简体繁体 English

Apache Spark - 后端服务器

[英]Apache Spark - Backend servers

原文 2016-09-20 04:28:12 8 3 php/ apache-spark/ apache-spark-sql

I've developed a reporting application in PHP. 我用PHP开发了一个报表应用程序。 The application is built with HTML, CSS, javascript libraries, charting library(Highcharts) & MySQL to store data. 该应用程序使用HTML，CSS，javascript库，图表库（Highcharts）和MySQL来存储数据。 The user chooses some options in the front end & clicks a "Submit button". 用户在前端选择一些选项并单击“提交按钮”。 Then the PHP layer executes a bunch of required SQLs & sends json result back to the UI where the charting & data tables are drawn. 然后PHP层执行一堆必需的SQL并将json结果发送回绘制图表和数据表的UI。

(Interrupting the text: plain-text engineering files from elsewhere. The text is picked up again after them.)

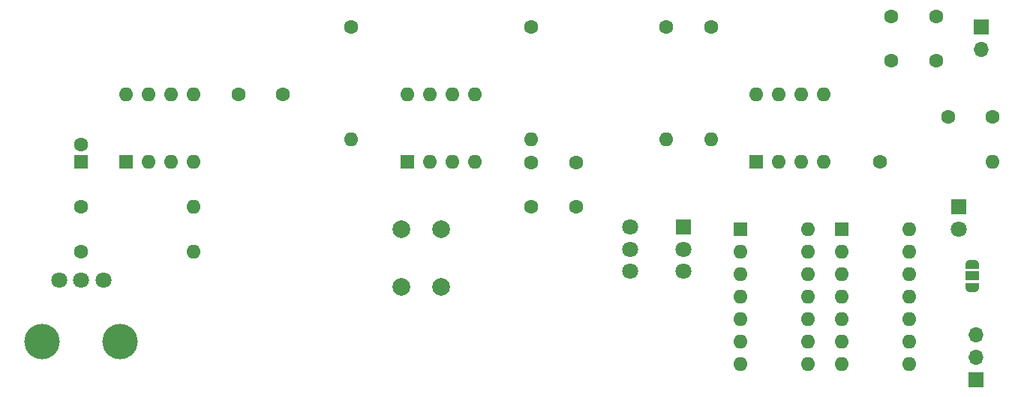
<source format=gbr>
%TF.GenerationSoftware,KiCad,Pcbnew,8.0.5*%
%TF.CreationDate,2024-10-04T10:44:53+02:00*%
%TF.ProjectId,8-bit computer,382d6269-7420-4636-9f6d-70757465722e,rev?*%
%TF.SameCoordinates,Original*%
%TF.FileFunction,Soldermask,Top*%
%TF.FilePolarity,Negative*%
%FSLAX46Y46*%
G04 Gerber Fmt 4.6, Leading zero omitted, Abs format (unit mm)*
G04 Created by KiCad (PCBNEW 8.0.5) date 2024-10-04 10:44:53*
%MOMM*%
%LPD*%
G01*
G04 APERTURE LIST*
G04 Aperture macros list*
%AMFreePoly0*
4,1,19,0.550000,-0.750000,0.000000,-0.750000,0.000000,-0.744911,-0.071157,-0.744911,-0.207708,-0.704816,-0.327430,-0.627875,-0.420627,-0.520320,-0.479746,-0.390866,-0.500000,-0.250000,-0.500000,0.250000,-0.479746,0.390866,-0.420627,0.520320,-0.327430,0.627875,-0.207708,0.704816,-0.071157,0.744911,0.000000,0.744911,0.000000,0.750000,0.550000,0.750000,0.550000,-0.750000,0.550000,-0.750000,
$1*%
%AMFreePoly1*
4,1,19,0.000000,0.744911,0.071157,0.744911,0.207708,0.704816,0.327430,0.627875,0.420627,0.520320,0.479746,0.390866,0.500000,0.250000,0.500000,-0.250000,0.479746,-0.390866,0.420627,-0.520320,0.327430,-0.627875,0.207708,-0.704816,0.071157,-0.744911,0.000000,-0.744911,0.000000,-0.750000,-0.550000,-0.750000,-0.550000,0.750000,0.000000,0.750000,0.000000,0.744911,0.000000,0.744911,
$1*%
G04 Aperture macros list end*
%ADD10FreePoly0,90.000000*%
%ADD11R,1.500000X1.000000*%
%ADD12FreePoly1,90.000000*%
%ADD13O,1.600000X1.600000*%
%ADD14R,1.600000X1.600000*%
%ADD15C,1.800000*%
%ADD16R,1.800000X1.800000*%
%ADD17C,2.000000*%
%ADD18C,4.000000*%
%ADD19C,1.600000*%
%ADD20O,1.700000X1.700000*%
%ADD21R,1.700000X1.700000*%
G04 APERTURE END LIST*
D10*
%TO.C,LED_SEL*%
X197104000Y-85277000D03*
D11*
X197104000Y-83977000D03*
D12*
X197104000Y-82677000D03*
%TD*%
D13*
%TO.C,U5*%
X190005000Y-78740000D03*
X190005000Y-81280000D03*
X190005000Y-83820000D03*
X190005000Y-86360000D03*
X190005000Y-88900000D03*
X190005000Y-91440000D03*
X190005000Y-93980000D03*
X182385000Y-93980000D03*
X182385000Y-91440000D03*
X182385000Y-88900000D03*
X182385000Y-86360000D03*
X182385000Y-83820000D03*
X182385000Y-81280000D03*
D14*
X182385000Y-78740000D03*
%TD*%
D13*
%TO.C,U3*%
X172720000Y-63500000D03*
X175260000Y-63500000D03*
X177800000Y-63500000D03*
X180340000Y-63500000D03*
X180340000Y-71120000D03*
X177800000Y-71120000D03*
X175260000Y-71120000D03*
D14*
X172720000Y-71120000D03*
%TD*%
%TO.C,U2*%
X133360000Y-71110000D03*
D13*
X135900000Y-71110000D03*
X138440000Y-71110000D03*
X140980000Y-71110000D03*
X140980000Y-63490000D03*
X138440000Y-63490000D03*
X135900000Y-63490000D03*
X133360000Y-63490000D03*
%TD*%
D14*
%TO.C,U1*%
X101600000Y-71120000D03*
D13*
X104140000Y-71120000D03*
X106680000Y-71120000D03*
X109220000Y-71120000D03*
X109220000Y-63500000D03*
X106680000Y-63500000D03*
X104140000Y-63500000D03*
X101600000Y-63500000D03*
%TD*%
D15*
%TO.C,SW2*%
X158496000Y-83486000D03*
X158496000Y-80986000D03*
X158496000Y-78486000D03*
X164496000Y-83486000D03*
X164496000Y-80986000D03*
D16*
X164496000Y-78486000D03*
%TD*%
D17*
%TO.C,SW1*%
X132660000Y-85240000D03*
X132660000Y-78740000D03*
X137160000Y-85240000D03*
X137160000Y-78740000D03*
%TD*%
D15*
%TO.C,RV1*%
X99020000Y-84440000D03*
X96520000Y-84440000D03*
X94020000Y-84440000D03*
D18*
X92120000Y-91440000D03*
X100920000Y-91440000D03*
%TD*%
D19*
%TO.C,R7*%
X186690000Y-71120000D03*
D13*
X199390000Y-71120000D03*
%TD*%
D19*
%TO.C,R6*%
X96520000Y-76200000D03*
D13*
X109220000Y-76200000D03*
%TD*%
%TO.C,R5*%
X109220000Y-81280000D03*
D19*
X96520000Y-81280000D03*
%TD*%
%TO.C,R4*%
X147320000Y-55880000D03*
D13*
X147320000Y-68580000D03*
%TD*%
D19*
%TO.C,R3*%
X127000000Y-55880000D03*
D13*
X127000000Y-68580000D03*
%TD*%
D19*
%TO.C,R2*%
X162560000Y-55880000D03*
D13*
X162560000Y-68580000D03*
%TD*%
D19*
%TO.C,R1*%
X167640000Y-55880000D03*
D13*
X167640000Y-68580000D03*
%TD*%
D16*
%TO.C,D1*%
X195580000Y-76200000D03*
D15*
X195580000Y-78740000D03*
%TD*%
D14*
%TO.C,C7*%
X96520000Y-71120000D03*
D19*
X96520000Y-69120000D03*
%TD*%
%TO.C,C6*%
X114300000Y-63500000D03*
X119300000Y-63500000D03*
%TD*%
%TO.C,C5*%
X152400000Y-71200000D03*
X152400000Y-76200000D03*
%TD*%
%TO.C,C4*%
X147320000Y-71200000D03*
X147320000Y-76200000D03*
%TD*%
%TO.C,C3*%
X194390000Y-66040000D03*
X199390000Y-66040000D03*
%TD*%
%TO.C,C2*%
X193040000Y-59695000D03*
X193040000Y-54695000D03*
%TD*%
%TO.C,C1*%
X187960000Y-59655000D03*
X187960000Y-54655000D03*
%TD*%
D20*
%TO.C,Control_Bus*%
X197485000Y-90678000D03*
X197485000Y-93218000D03*
D21*
X197485000Y-95758000D03*
%TD*%
D20*
%TO.C,PWR*%
X198120000Y-58420000D03*
D21*
X198120000Y-55880000D03*
%TD*%
D13*
%TO.C,U4*%
X178575000Y-78740000D03*
X178575000Y-81280000D03*
X178575000Y-83820000D03*
X178575000Y-86360000D03*
X178575000Y-88900000D03*
X178575000Y-91440000D03*
X178575000Y-93980000D03*
X170955000Y-93980000D03*
X170955000Y-91440000D03*
X170955000Y-88900000D03*
X170955000Y-86360000D03*
X170955000Y-83820000D03*
X170955000Y-81280000D03*
D14*
X170955000Y-78740000D03*
%TD*%
M02*

</source>
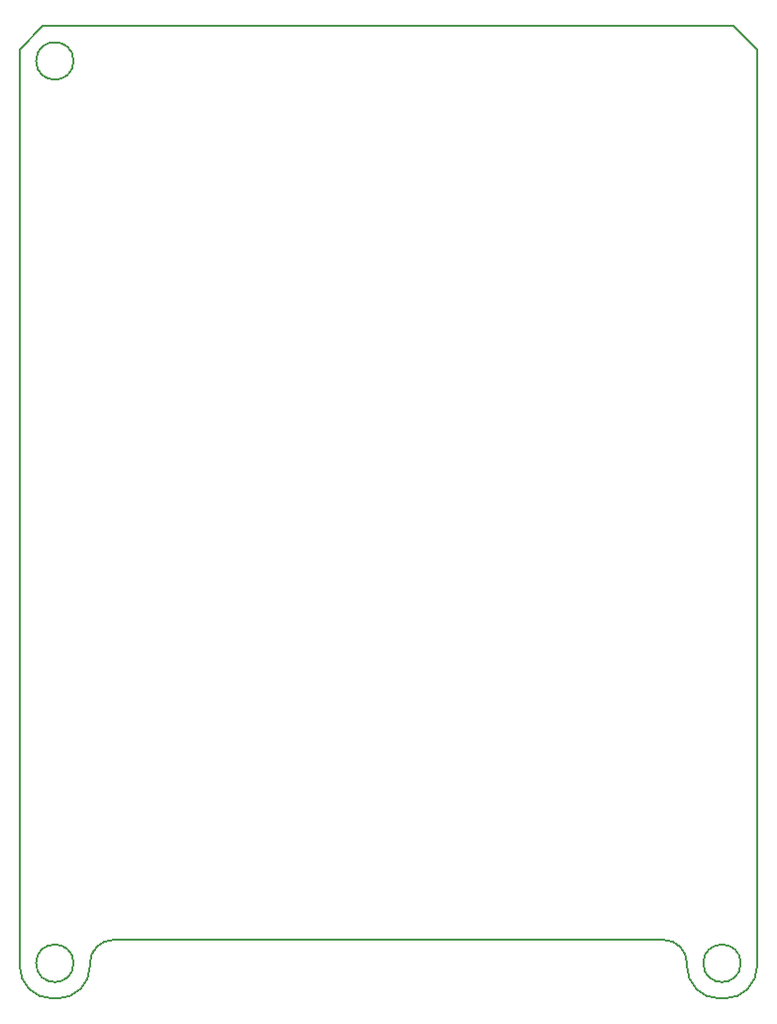
<source format=gm1>
G04 #@! TF.GenerationSoftware,KiCad,Pcbnew,8.0.2-8.0.2-0~ubuntu22.04.1*
G04 #@! TF.CreationDate,2024-05-24T23:54:36+00:00*
G04 #@! TF.ProjectId,PRODashController,50524f44-6173-4684-936f-6e74726f6c6c,rev?*
G04 #@! TF.SameCoordinates,Original*
G04 #@! TF.FileFunction,Profile,NP*
%FSLAX46Y46*%
G04 Gerber Fmt 4.6, Leading zero omitted, Abs format (unit mm)*
G04 Created by KiCad (PCBNEW 8.0.2-8.0.2-0~ubuntu22.04.1) date 2024-05-24 23:54:36*
%MOMM*%
%LPD*%
G01*
G04 APERTURE LIST*
G04 #@! TA.AperFunction,Profile*
%ADD10C,0.200000*%
G04 #@! TD*
G04 APERTURE END LIST*
D10*
X4700000Y80100000D02*
G75*
G02*
X1500000Y80100000I-1600000J0D01*
G01*
X1500000Y80100000D02*
G75*
G02*
X4700000Y80100000I1600000J0D01*
G01*
X6100000Y2850000D02*
G75*
G02*
X3350000Y100000I-2750000J0D01*
G01*
X4700000Y3100000D02*
G75*
G02*
X1500000Y3100000I-1600000J0D01*
G01*
X1500000Y3100000D02*
G75*
G02*
X4700000Y3100000I1600000J0D01*
G01*
X63100000Y2850001D02*
G75*
G02*
X60350000Y100000I-2750000J-1D01*
G01*
X8100000Y5100000D02*
X55098897Y5100000D01*
X2850000Y100000D02*
G75*
G02*
X100000Y2850000I0J2750000D01*
G01*
X100000Y81100000D02*
X2100000Y83100000D01*
X55098897Y5100000D02*
G75*
G02*
X57098900Y3100000I3J-2000000D01*
G01*
X6100000Y3100000D02*
G75*
G02*
X8100000Y5100000I2000000J0D01*
G01*
X60350000Y100000D02*
X59848897Y100000D01*
X57098897Y3100000D02*
X57098897Y2850000D01*
X63100000Y81100000D02*
X61100000Y83100000D01*
X100000Y2850000D02*
X100000Y5100000D01*
X63100000Y2850001D02*
X63100000Y5100000D01*
X100000Y81100000D02*
X100000Y5100000D01*
X61100000Y83100000D02*
X2100000Y83100000D01*
X59848897Y100000D02*
G75*
G02*
X57098900Y2850000I3J2750000D01*
G01*
X61698897Y3100000D02*
G75*
G02*
X58498897Y3100000I-1600000J0D01*
G01*
X58498897Y3100000D02*
G75*
G02*
X61698897Y3100000I1600000J0D01*
G01*
X6100000Y2850000D02*
X6100000Y3100000D01*
X3350000Y100000D02*
X2850000Y100000D01*
X63100000Y5100000D02*
X63100000Y81100000D01*
M02*

</source>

The requirement now is, to be able to plug in a big data solution, Apache Spark to the existing application. 现在的要求是，能够将大数据解决方案Apache Spark插入现有应用程序。 I've been researching for the last 2 weeks on if I can in someway plug in the PHP application using REST API or some sort of Spark SQL driver to connect to Spark SQL server & execute the same set of SQLs that I have now, on the Spark SQL. 我已经研究了过去两周，如果我可以使用REST API或某种Spark SQL驱动程序插入PHP应用程序来连接到Spark SQL服务器并执行我现在拥有的同一组SQL， Spark SQL。 I haven't hit a solution yet. 我还没有找到解决方案。 I've now started researching on java based technologies such as Spring, others such as Angularjs, Nodejs other MVC frameworks to rewrite the project from scratch. 我现在开始研究基于Java的技术，比如Spring，其他如Angularjs，Nodejs等其他MVC框架，从头开始重写项目。 I'm not a big fan of java development as I'm not a hardcore developer.(I build some handy tools to get things done). 我不是Java开发的忠实粉丝，因为我不是一个核心开发人员。（我构建了一些方便的工具来完成工作）。

I did read this - https://cwiki.apache.org/confluence/display/Hive/HiveClient#HiveClient-PHP , but looks like it's for a standalone spark installation. 我确实读过这个 - https://cwiki.apache.org/confluence/display/Hive/HiveClient#HiveClient-PHP ，但看起来像是一个独立的火花安装。 I'm dealing with a huge cluster in my case. 在我的情况下，我正在处理一个庞大的集群。

I'd highly appreciate any direction here please. 我非常感谢这里的任何方向。

3 个解决方案

Yes it can be done by using a hive context and spark sql thrift server in spark application. 是的，可以通过在spark应用程序中使用hive上下文和spark sql thrift服务器来完成。

you can run your spark application and do all the processing. 你可以运行你的火花应用程序并进行所有处理。 After processing if you are using a Data frame you have to just register it as a temporary table. 处理后如果使用数据框，则必须将其注册为临时表。

Now you can start a thrift server from the spark application. 现在，您可以从spark应用程序启动thrift服务器。

After starting the thrift server you can query the temporary table and get the results and insights using proper jdbc divers in PHP. 启动thrift服务器后，您可以查询临时表，并使用PHP中正确的jdbc divers获取结果和见解。

refer the link below for more details https://medium.com/@anicolaspp/apache-spark-as-a-distributed-sql-engine-4373e254e0f9#.ekc3cs28u 有关详细信息，请参阅以下链接https://medium.com/@anicolaspp/apache-spark-as-a-distributed-sql-engine-4373e254e0f9#.ekc3cs28u

This might not what you want. 这可能不是你想要的。 But if you consider using Scala to build it. 但是如果你考虑使用Scala来构建它。 Here is one possible solution. 这是一种可能的解决方案。

Having a web server which either using Spark standalone or connect to a cluster. 拥有使用Spark独立或连接到群集的Web服务器。
Using spark-highcharts to plot Spark DataFrame with highcharts 使用spark-highcharts使用highcharts绘制Spark DataFrame
Writing some code which accept some option from web and let it execute in the backend web server. 编写一些从Web接受某个选项的代码，并让它在后端Web服务器中执行。

Are you using any specific cluster, like cloudera or hortonworks? 您是否正在使用任何特定群集，例如cloudera或hortonworks？

In case of Cloudera, you should use Impala and corresponding JDBC drivers. 对于Cloudera，您应该使用Impala和相应的JDBC驱动程序。 In HDP, you should use Spark Thrift Server, with corresponding JDBC drivers. 在HDP中，您应该使用Spark Thrift Server以及相应的JDBC驱动程序。